▶ _Extrait du texte_
+ + + +

L’intelligence artificielle, changement fondamental
Cette révolution industrielle se distancie largement des mécanisations propres aux précédentes. Philippe Dugerdil, ancien professeur et responsable de recherche à la Haute école de gestion de Genève – HEG-GE, l’illustre ainsi: «L’apparition du métier à tisser avait donné naissance à de nouvelles tâches autour de la machine. Désormais, les machines deviennent elles-mêmes capables d’apprendre.» C’est le règne de l’intelligence artificielle, qui déportera, à terme, la compétition sur la vitesse d’adaptation. «De la machine ou de l’homme, celui qui sera capable d’apprendre le plus vite une tâche donnée l’emportera», reprend Philippe Dugerdil, qui cite une argumentation développée par Erik Brynjolfsson et Andrew McAfee dans leur ouvrage The Second Machine Age. «Le développement de systèmes qui peuvent accomplir des exploits de raisonnements similaires aux humains remodèlera considérablement la façon dont le travail se partagera entre les esprits et les machines», écrivent les deux chercheurs.
L’intelligence artificielle conserve encore quelques défauts. Un exemple: la navette autonome qui arpente les rues de Sion1La navette Smart Shuttle a été testée entre 2016 et 2017 à Sion. Il s’agit d’un mini car postal de 11 places, qui suit un trajet défini sans chauffeur. Un accompagnateur doit toutefois contourner certains obstacles en mode manuel. Les voitures mal garées représentent 80% de ses interventions.. Florian Evéquoz, docteur en informatique et ancien professeur à la HES-SO Valais-Wallis, responsable du domaine Economie et Services de la HES-SO, l’a étudiée de près, de même que les sentiments de ses utilisateurs. «Le défi majeur, pour l’intelligence artificielle qui pilote le véhicule, est l’interaction avec l’humain, souligne-t-il. En l’absence d’autres usagers de la route, son fonctionnement est fluide. Mais dès qu’un piéton approche de ses rails virtuels, tout se fige, et souvent le chauffeur doit prendre les commandes.» Florian Evéquoz l’a constaté: de nombreuses personnes qui doutent de la sécurité de la navette se débarrassent de toute appréhension une fois qu’elles l’ont empruntée. Peut-être ce progrès est-il toutefois dû à l’intervention fréquente de l’humain? L’enjeu est ailleurs. «Notre mission première est d’observer l’impact de la technologie sur les comportements humains, notamment afin d’éviter que cet impact ne se réduise à des superstitions erronées», souligne Florian Evéquoz.

+ + + +

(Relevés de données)
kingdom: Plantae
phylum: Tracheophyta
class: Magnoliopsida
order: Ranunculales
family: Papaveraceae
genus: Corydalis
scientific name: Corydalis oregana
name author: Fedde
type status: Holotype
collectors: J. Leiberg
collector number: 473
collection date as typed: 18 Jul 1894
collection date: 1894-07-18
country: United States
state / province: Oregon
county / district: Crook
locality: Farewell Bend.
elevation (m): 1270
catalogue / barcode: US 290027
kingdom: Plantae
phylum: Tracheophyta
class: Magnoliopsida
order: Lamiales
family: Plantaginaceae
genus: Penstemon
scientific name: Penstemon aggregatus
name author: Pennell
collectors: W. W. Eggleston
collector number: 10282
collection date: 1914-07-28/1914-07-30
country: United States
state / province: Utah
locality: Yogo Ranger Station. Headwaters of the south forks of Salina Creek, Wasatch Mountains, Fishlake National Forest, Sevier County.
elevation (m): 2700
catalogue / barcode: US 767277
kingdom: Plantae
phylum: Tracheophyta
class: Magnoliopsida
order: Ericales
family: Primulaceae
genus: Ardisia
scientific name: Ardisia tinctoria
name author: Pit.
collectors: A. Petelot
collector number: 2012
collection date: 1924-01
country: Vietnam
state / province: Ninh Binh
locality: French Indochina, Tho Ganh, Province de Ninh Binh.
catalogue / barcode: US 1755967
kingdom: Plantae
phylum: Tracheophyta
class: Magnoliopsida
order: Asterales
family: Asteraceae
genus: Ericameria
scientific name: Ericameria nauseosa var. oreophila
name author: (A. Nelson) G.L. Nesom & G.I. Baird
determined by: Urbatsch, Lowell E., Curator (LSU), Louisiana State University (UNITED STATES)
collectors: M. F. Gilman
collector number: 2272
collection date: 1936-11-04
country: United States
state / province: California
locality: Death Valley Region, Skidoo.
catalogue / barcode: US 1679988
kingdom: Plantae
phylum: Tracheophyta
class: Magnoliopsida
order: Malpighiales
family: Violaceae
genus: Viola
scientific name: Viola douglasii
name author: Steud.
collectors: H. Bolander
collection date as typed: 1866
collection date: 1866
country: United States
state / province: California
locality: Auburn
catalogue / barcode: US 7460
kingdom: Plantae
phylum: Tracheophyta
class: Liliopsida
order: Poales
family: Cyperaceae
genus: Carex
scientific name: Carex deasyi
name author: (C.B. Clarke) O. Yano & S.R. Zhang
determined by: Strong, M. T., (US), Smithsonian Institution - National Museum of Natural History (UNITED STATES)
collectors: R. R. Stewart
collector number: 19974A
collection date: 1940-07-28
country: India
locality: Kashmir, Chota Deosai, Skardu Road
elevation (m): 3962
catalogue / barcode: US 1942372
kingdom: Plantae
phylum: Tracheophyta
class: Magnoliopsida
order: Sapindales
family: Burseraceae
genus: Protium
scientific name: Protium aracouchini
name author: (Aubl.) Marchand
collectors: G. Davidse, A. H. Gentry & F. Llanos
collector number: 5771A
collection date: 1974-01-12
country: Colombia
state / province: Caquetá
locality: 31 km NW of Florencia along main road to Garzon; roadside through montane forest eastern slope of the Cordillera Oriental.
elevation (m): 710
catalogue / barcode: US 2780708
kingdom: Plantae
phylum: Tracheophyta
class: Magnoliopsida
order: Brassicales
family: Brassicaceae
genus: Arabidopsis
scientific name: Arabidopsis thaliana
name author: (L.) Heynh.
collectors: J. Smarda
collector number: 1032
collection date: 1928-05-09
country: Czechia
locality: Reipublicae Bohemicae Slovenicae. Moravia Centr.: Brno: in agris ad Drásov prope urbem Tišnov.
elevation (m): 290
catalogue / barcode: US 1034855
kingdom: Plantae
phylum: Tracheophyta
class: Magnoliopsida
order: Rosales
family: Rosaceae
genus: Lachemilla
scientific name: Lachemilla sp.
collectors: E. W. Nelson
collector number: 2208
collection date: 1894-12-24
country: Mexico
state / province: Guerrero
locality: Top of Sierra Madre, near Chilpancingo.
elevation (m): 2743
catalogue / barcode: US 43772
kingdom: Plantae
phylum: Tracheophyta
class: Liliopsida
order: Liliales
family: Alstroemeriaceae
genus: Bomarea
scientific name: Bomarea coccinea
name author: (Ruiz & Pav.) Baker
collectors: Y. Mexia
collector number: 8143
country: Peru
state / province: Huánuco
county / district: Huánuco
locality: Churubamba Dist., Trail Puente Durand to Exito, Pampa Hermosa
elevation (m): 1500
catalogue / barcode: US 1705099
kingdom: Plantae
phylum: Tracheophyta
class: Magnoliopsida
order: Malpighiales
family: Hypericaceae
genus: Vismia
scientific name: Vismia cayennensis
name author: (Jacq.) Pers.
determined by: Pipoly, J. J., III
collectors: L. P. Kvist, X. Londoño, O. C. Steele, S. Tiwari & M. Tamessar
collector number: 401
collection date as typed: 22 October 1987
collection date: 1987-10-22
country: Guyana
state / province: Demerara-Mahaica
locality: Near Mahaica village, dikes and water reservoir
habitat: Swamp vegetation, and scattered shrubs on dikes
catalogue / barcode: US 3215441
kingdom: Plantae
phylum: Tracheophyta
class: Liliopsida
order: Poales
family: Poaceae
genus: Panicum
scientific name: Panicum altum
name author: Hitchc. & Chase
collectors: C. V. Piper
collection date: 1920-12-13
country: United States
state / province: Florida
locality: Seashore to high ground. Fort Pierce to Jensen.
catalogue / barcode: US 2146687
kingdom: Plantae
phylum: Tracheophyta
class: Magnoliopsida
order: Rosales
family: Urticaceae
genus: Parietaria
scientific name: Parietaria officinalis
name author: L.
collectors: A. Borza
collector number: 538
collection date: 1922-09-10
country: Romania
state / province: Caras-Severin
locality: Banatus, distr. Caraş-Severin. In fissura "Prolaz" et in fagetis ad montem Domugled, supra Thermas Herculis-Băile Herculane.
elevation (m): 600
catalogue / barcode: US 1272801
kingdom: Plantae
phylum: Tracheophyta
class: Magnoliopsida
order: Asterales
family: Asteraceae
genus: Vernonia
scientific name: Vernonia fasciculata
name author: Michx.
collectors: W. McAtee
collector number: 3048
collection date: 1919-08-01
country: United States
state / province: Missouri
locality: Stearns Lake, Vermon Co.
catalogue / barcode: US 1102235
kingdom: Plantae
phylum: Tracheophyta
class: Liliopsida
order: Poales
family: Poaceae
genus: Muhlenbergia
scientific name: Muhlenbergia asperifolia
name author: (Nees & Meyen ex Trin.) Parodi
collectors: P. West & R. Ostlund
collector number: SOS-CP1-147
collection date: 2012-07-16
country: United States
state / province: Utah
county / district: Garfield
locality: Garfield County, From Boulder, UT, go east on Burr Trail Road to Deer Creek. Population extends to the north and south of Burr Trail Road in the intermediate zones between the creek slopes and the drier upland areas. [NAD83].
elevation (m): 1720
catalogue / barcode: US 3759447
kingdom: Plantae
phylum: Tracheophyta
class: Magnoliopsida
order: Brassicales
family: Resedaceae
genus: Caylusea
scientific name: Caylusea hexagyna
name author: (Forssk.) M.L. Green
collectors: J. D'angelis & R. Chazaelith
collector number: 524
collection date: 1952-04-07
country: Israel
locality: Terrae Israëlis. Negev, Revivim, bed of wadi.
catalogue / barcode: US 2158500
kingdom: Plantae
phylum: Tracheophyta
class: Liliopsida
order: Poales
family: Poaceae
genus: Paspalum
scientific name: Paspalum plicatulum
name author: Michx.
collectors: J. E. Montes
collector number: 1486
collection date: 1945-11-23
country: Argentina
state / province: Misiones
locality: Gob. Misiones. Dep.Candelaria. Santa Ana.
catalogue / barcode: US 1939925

+ + + +

▶ _Consigne_
Prolongez le texte sur l’intelligence artificielle en reprenant juste après sa dernière phrase.

▶ _Résultat obtenu_
Un «robot tueur»?
Parfois, c’est l’humain qui perpétue les stéréotypes. «Les robots sociaux ressemblent aux êtres humains, ce qui facilite l’émergence de stéréotypes projetés», explique Florian Dufour, docteur en psychologie et maître d’enseignement à la Haute Ecole d’Ingénierie et de Gestion du Canton de Vaud – HEIG-VD, qui a étudié, avec son ancienne collègue Céline Ehrwein Nihan, ancienne professeure HES, la question de la perpétuation des stéréotypes, notamment racistes et sexistes, à travers les robots. Un danger réel. «La perpétuation des stéréotypes n’est pas toujours heureuse, souligne Florian Dufour. Faire ressembler les robots aux humains n’est pas dénué de sens. Mais il n’est pas nécessaire que les robots actifs en cuisine aient des attributs féminins, tout comme nous avons démontré empiriquement qu’un robot paré d’attributs masculins n’est pas perçu comme plus compétent pour effectuer des tâches de mécanique automobile qu’un robot ayant des attributs féminins.»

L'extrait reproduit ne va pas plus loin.